*Tasks for this exercise:*
1. Return the passage of the HIV treatment text between "The Global Aids" and "a 12-month period.", inclusive, copied word for word.
2. For each statement, state yes or no according to the HIV treatment text and quote the words of the text that decide it: (a) Aids-related deaths fell to 1.1 million in 2015. (b) The UN General Assembly High-Level Meeting on Ending Aids was set to take place in Geneva. (c) Global coverage of ARV therapy reached 54 percent at the end of 2015.

*Given text:*

-*-

The Global Aids update 2016 report from UNAids, the Joint UN Programme on HIV/Aids, shows that globally the number of people accessing ARV drugs has more than doubled since 2010. An estimated 17 million people were accessing life-saving ARVs at the end of 2015, with an additional 2 million gaining access over just a 12-month period.

The report comes as world leaders prepare to gather for the UN General Assembly High-Level Meeting on Ending Aids in New York later this month. The extraordinary scale-up of ARV treatment since 2010 by many of the world’s most affected countries has reduced Aids-related deaths from 1.5 million in 2010 to 1.1 million in 2015.

“The full potential of ARV therapy is being realised,” UNAids executive director Michel Sidibé said. “I urge all countries to seize this unprecedented opportunity to put HIV prevention and treatment programmes on the fast-track and end the Aids epidemic by 2030.”

Global coverage of ARV therapy reached 46 percent at the end of 2015. Gains were greatest in the world’s most affected region, eastern and southern Africa, where coverage in-creased from 24 percent in 2010 to 54 percent in 2015, reaching a total of 10.3 million people.

In South Africa, 3.4 million people had access to treatment.

The largest reduction in new adult infections also occurred in eastern and southern Africa. There were about 40 000 fewer adult HIV infections in the region in 2015 than in 2010.

Desmond Tutu HIV Foundation deputy director Linda-Gail Bekker said: “We have better tools now than ever before. Our treatments are better… and we have an increasing number and combination of preventions than we have had before.

“The problem now is to really be sure we reach the difficult to reach populations.”

She said innovation in vaccine and cure creation should continue to contribute to epidemic control.

The Treatment Action Campaign (TAC) says while the country has made significant progress in recent years, more than half of the people who need HIV treatment are still not getting treatment.

TAC campaigns officer Mary-Jane Matsolo said: “We need to provide treatment to the more than 18 million people who need HIV treatment, but who are still not getting it. Governments will have to invest much more money.”

-*-

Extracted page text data
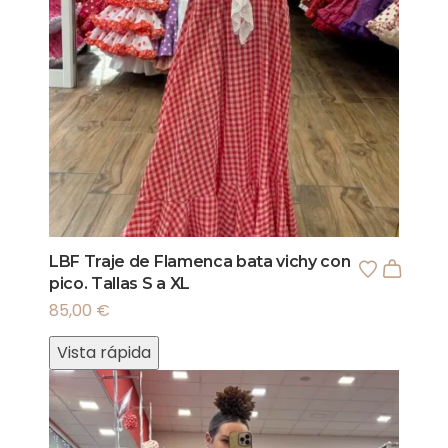
LBF Traje de Flamenca bata vichy con
pico. Tallas S a XL
85,00
€
Vista rápida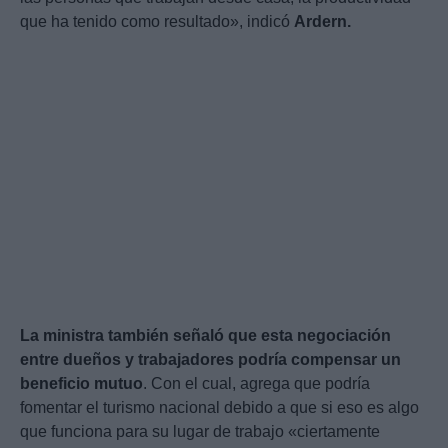
que ha tenido como resultado», indicó
Ardern.
La ministra también señaló que esta negociación
entre dueños y trabajadores podría compensar un
beneficio mutuo
. Con el cual, agrega que podría
fomentar el turismo nacional debido a que si eso es algo
que funciona para su lugar de trabajo «ciertamente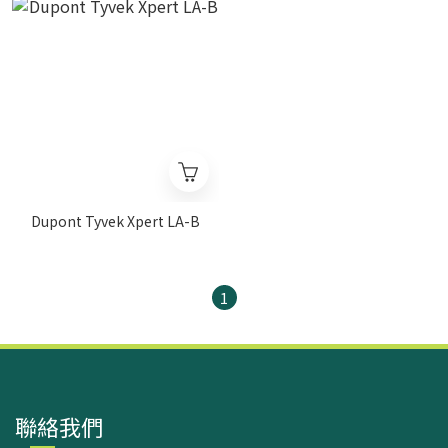
Dupont Tyvek Xpert LA-B
1
聯絡我們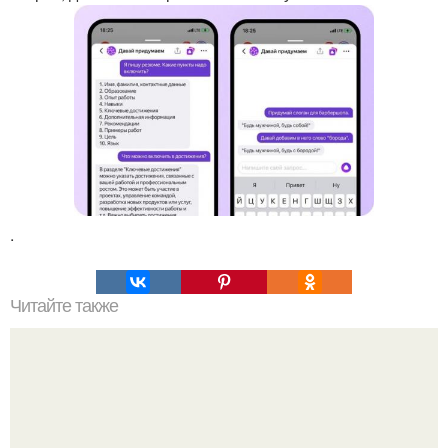
.
Читайте также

-*-

*Written responses:*
1.
The Global Aids update 2016 report from UNAids, the Joint UN Programme on HIV/Aids, shows that globally the number of people accessing ARV drugs has more than doubled since 2010. An estimated 17 million people were accessing life-saving ARVs at the end of 2015, with an additional 2 million gaining access over just a 12-month period.

2.
(a) Yes: "has reduced Aids-related deaths from 1.5 million in 2010 to 1.1 million in 2015."
(b) No: "the UN General Assembly High-Level Meeting on Ending Aids in New York later this month."
(c) No: "Global coverage of ARV therapy reached 46 percent at the end of 2015."